I’m triggered into writing by a sentence from the latest Greenspirit Journal article by Stephanie Sorrell.  “Yet, although floods and deserts are an integral part of Nature’s rich variety…”  This sentence brought on sad memories.

I suspect that too much of what we see and call “nature” is not the kind of nature that we hold onto as being “Nature” or “natural.”  I remember feeling rather stupid the first time I realized that the occasional bits of grass emerging around the stones, the hundreds of gullies both shallow and deep, the thickness of prickly pear and jumping cactus [cholla]

was not really what I like to think of as natural.  No, these thousands of acres of southern Arizona landscape of sand, gravel and gullies are the result of overgrazing.

“While Mexican settlers did large-scale cattle-raising in the 1820s-30s, really massive cattle ranching only began with Anglo-American stock-raising after the Civil War — especially following the U.S. Army’s reduction of Apache raiding after 1870, and the arrival of the transcontinental railroad in Tucson in 1880. Trail drives from Sonora and Texas even earlier brought in thousands of head — Hooper and Hooker alone brought in four herds totaling 15,500 animals in 1872. Where there had been only 5,000 cattle in all of Arizona Territory in 1870, by 1880 the San Pedro Valley [south of Tucson] alone supported perhaps 8,000 head of cattle and 10-12,000 sheep. A ballyhoo campaign holding that “grass is gold” brought an inflow of capital and entrepreneurs. By 1890 one census showed over a million range cattle in Arizona as a whole, and the Southwestern Stockman of January 1891 conceded that “the malady of overcrowding is with us in an aggravated form….”
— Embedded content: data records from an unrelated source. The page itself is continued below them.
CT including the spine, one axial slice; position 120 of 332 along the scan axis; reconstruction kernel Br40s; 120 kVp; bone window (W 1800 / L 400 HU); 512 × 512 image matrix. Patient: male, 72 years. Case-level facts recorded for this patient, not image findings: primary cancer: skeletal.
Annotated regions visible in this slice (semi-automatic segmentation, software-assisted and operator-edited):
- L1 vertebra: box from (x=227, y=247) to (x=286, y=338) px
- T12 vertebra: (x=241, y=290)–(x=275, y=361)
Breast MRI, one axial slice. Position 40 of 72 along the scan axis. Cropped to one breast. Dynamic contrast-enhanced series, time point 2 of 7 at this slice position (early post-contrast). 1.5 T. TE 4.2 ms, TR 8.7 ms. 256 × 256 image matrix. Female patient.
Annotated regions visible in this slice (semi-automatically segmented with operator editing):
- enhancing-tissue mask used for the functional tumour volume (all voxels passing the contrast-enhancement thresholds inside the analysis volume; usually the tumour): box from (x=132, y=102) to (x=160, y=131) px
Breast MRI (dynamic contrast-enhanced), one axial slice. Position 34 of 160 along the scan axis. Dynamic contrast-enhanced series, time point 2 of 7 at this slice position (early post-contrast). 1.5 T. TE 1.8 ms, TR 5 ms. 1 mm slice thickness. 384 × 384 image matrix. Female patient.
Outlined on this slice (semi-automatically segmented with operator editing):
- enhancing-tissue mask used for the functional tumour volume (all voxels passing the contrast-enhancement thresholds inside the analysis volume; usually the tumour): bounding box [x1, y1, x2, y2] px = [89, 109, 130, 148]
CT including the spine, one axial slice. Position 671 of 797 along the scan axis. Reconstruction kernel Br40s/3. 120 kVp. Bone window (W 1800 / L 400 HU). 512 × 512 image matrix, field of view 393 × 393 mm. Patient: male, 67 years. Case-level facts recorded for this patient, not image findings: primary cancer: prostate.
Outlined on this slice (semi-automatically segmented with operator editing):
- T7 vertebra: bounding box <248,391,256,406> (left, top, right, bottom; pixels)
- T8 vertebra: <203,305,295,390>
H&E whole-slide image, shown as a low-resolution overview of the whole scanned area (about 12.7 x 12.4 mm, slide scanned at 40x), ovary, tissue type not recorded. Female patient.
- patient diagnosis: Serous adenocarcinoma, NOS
Ecological disaster followed: to quote further from Hastings and Turner’s account, “The summer rains of 1891 were well below normal. In the arid foresummer of 1892 stock began to die. The summer rains of 1892 again were scanty, and by the late spring of 1893 the losses were ‘staggering’ (Report of the Governor 1896:22). ‘Dead cattle lay everywhere. You could actually throw a rock from one carcass to another”…. Hastings and Turner then summarize the impact of the overgrazing on regional ecology: “Thousands of square miles of grassland, denuded of their cover, lay bared to the elements. The cropping unquestionably weakened the old plant communities, leaving them open to invasion; it unquestionably upset the balance between infiltration and runoff, in favor of the latter.” (page 41) [This essay is based almost entirely on the book by Hastings, James & Raymond Turner, 1965, The Changing Mile: An Ecological Study of Vegetation Change with Time in the Lower Mile of an Arid and Semiarid Region. University of Arizona Press]  http://www.saguaro-juniper.com/i_and_i/san_pedro/sanpedro_change.html

Verified by the quote above, we see that thousands upon thousands of cattle and sheep soon munched their way through the rich carpet – pulling and scraping even the roots when starvation threatened.  When the rainfall [which often comes in thunderstorms and fierce downpours]  finally arrived miles and miles of weakened root systems washed away never to return in their former splendor.  Yes, as I walk there I do find beauty; I admire the birds, especially the cactus wren chattering loudly at me or maybe an imagined predator. Somehow, however, the cascades of sandy, muddy water dredging the gullies ever deeper is not an example of Nature’s “vagaries.”